I extend my affection to the brothers and sisters of the Oriental Churches, Catholic and Orthodox, who celebrate the Nativity of the Lord today. To them, I wish them a Holy Christmas in the light of Christ our peace and our hope!
— Pope Francis (@Pontifex) January 7, 2021
Pope Francis also sent greetings to Christians around the world who celebrate Christmas Day on Jan. 7.
In his Angelus address on Jan. 6, the pope said: “I extend my affection to the brothers and sisters of the Oriental Churches, Catholic and Orthodox, who, according to their tradition celebrate the Nativity of the Lord tomorrow. To them, I extend my most heartfelt wishes for a Holy Christmas in the light of Christ our peace and our hope.”
The pope tweeted the greeting on Jan. 7.
Shevchuk has led the Ukrainian Greek Catholic Church, the largest of the 23 Eastern Catholic Churches in full communion with Rome, since 2011.
He has highlighted the plight of Ukrainians following the outbreak of war in the Donbas region. He has also stressed the need for ecumenical dialogue in the country, which has seen sharp divisions between Catholics and Orthodox Christians, as well as within the Orthodox communion.

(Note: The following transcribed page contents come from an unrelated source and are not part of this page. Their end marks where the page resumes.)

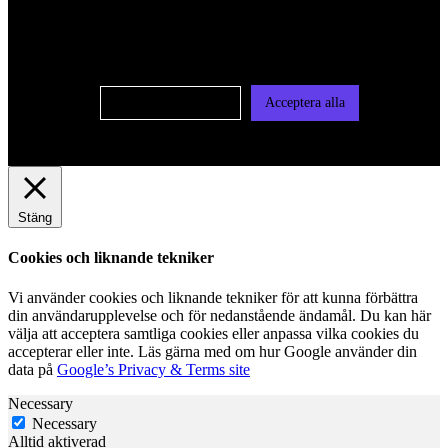
oss av cookies på denna sajt. Cookies kan komma att
användas för personlig och icke personlig annonsering. Läs
vår integritetspolicy
Cookie-inställningar
Acceptera alla
Stäng
Cookies och liknande tekniker
Vi använder cookies och liknande tekniker för att kunna förbättra
din användarupplevelse och för nedanstående ändamål. Du kan här
välja att acceptera samtliga cookies eller anpassa vilka cookies du
accepterar eller inte. Läs gärna med om hur Google använder din
data på
Google’s Privacy & Terms site
Necessary
Necessary
Alltid aktiverad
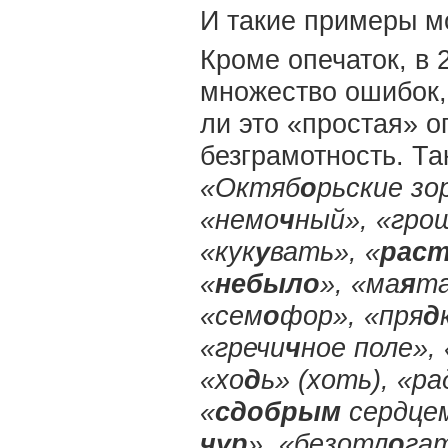
И такие примеры м
Кроме опечаток, в
множество ошибок, 
ли это «простая» о
безграмотность. Та
«Октяб
о
рьские зо
«немо
ч
ный», «гро
«кук
у
вать», «
раст
«
небыло
», «ма
я
та
«сем
о
фор», «пря
д
«гречи
ч
ное поле»,
«хо
д
ь» (хоть), «р
«
сдобрым
сердцем
чур
», «безотл
о
гат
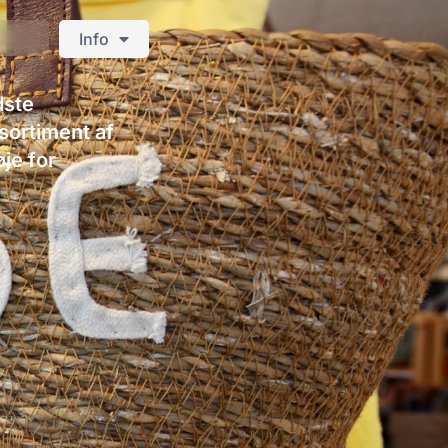
Info
dste
sortiment af
je for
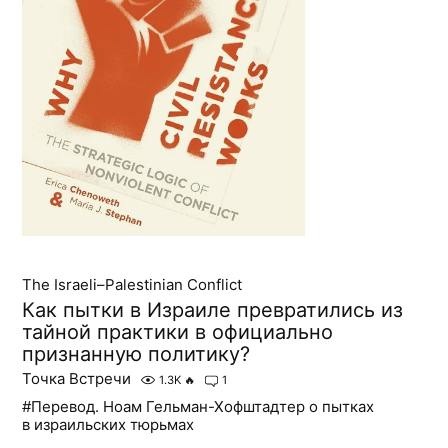
The Israeli–Palestinian Conflict
Как пытки в Израиле превратились из
тайной практики в официально
признанную политику?
Точка Встречи
1.3K
🔥
1
#Перевод. Ноам Гельман-Хофштадтер о пытках
в израильских тюрьмах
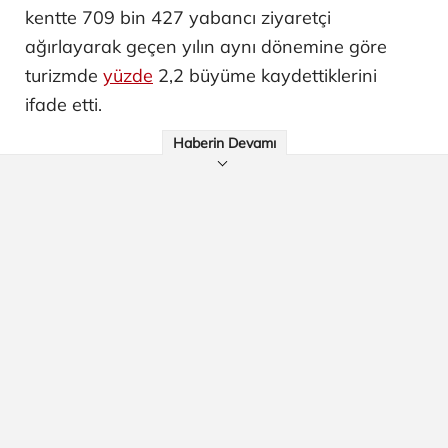
kentte 709 bin 427 yabancı ziyaretçi
ağırlayarak geçen yılın aynı dönemine göre
turizmde
yüzde
2,2 büyüme kaydettiklerini
ifade etti.
Haberin Devamı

The Ukrainian Greek Catholic celebration of Christmas ends on Jan. 19, the feast of the Epiphany, also known as Yordan, commemorating the Baptism of Christ in the Jordan River.
Concluding his Christmas message, Shevchuk said: “May the Lord, born in Bethlehem, be our light and our leading star in the coming years of our lives. May the Savior bless each of our families, wipe away every tear from our eyes, and may sorrow turn to joy.”